僕はなぜ止められなかったのか? ~いじめ自殺・元同級生の告白~

14歳のとき、“相棒”と呼び合った友だちから「今までありがとう。さようなら。」というメールを受け取った少年がいる。その友だち・篠原真矢(まさや)くんは、
自分や友だちがいじめられていることを苦にし、少年にメールを送った直後、自ら命を絶った。
少年は、「なぜ何もできなかったのか」と悔やむ気持ちを抱えながら、3年たった今も、月命日には必ず真矢くんの両親のもとを訪ね続けている。
いじめは、被害者だけでなく“傍観者”にも時として大きな心の傷を残す。番組では、少年が「何もできなかった訳」をドラマで掘り下げながら、その悔いをなんとか軽くしてやろうと言葉を探す父親との交流の夏をドキュメントで追う。

放送を終えて

取材から放送まで、よくも悪くも、とにかく悩みました。亡くなった少年のことを、どう伝えるのか。元同級生の後悔をどう伝えれば、いじめを考えるきっかけとして捉えてもらえるのか・・・。振り返れば、プレッシャーに押しつぶされそうになったときもありました。

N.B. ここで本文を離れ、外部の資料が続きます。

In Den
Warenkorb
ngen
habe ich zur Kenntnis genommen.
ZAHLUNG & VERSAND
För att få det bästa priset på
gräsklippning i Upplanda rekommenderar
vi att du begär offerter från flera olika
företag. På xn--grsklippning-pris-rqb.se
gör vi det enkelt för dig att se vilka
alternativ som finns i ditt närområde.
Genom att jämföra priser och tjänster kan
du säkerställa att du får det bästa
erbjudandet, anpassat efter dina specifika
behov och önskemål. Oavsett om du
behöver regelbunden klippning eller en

しかし、そんなときに私の背中を押してくれたのは、ほかならぬ、取材を受けてくれた元同級生とご遺族でした。
取材を受けることは、膨大な時間と労力、そして“覚悟”が求められます。それでも、「いじめが、最悪の結果につながらないように」との一心で、元同級生とご遺族は、胸の内に秘めてきた思いを語ってくれました。
また、撮影をしていない所でも、ほかにもたくさんの元同級生たちが取材に協力してくれました。ドラマは、事件後に出された調査報告書がベースになっていますが、教室の空気感などは、その皆さんの証言を参考にさせていただきました。放送後には、元同級生の何人かから「確かに、あんな雰囲気だった。あのまま“いじり”を放置する怖さを知ってほしい」との声(後悔)も寄せられました。
亡くなった少年を中心に、さまざまな人の思いがつまったこの番組。見ていただいた方から何らかの行動が生まれ、いじめがひどくなると言われる2学期に向けて、一人でも多くの子どもに役立つきっかけになればと願っています。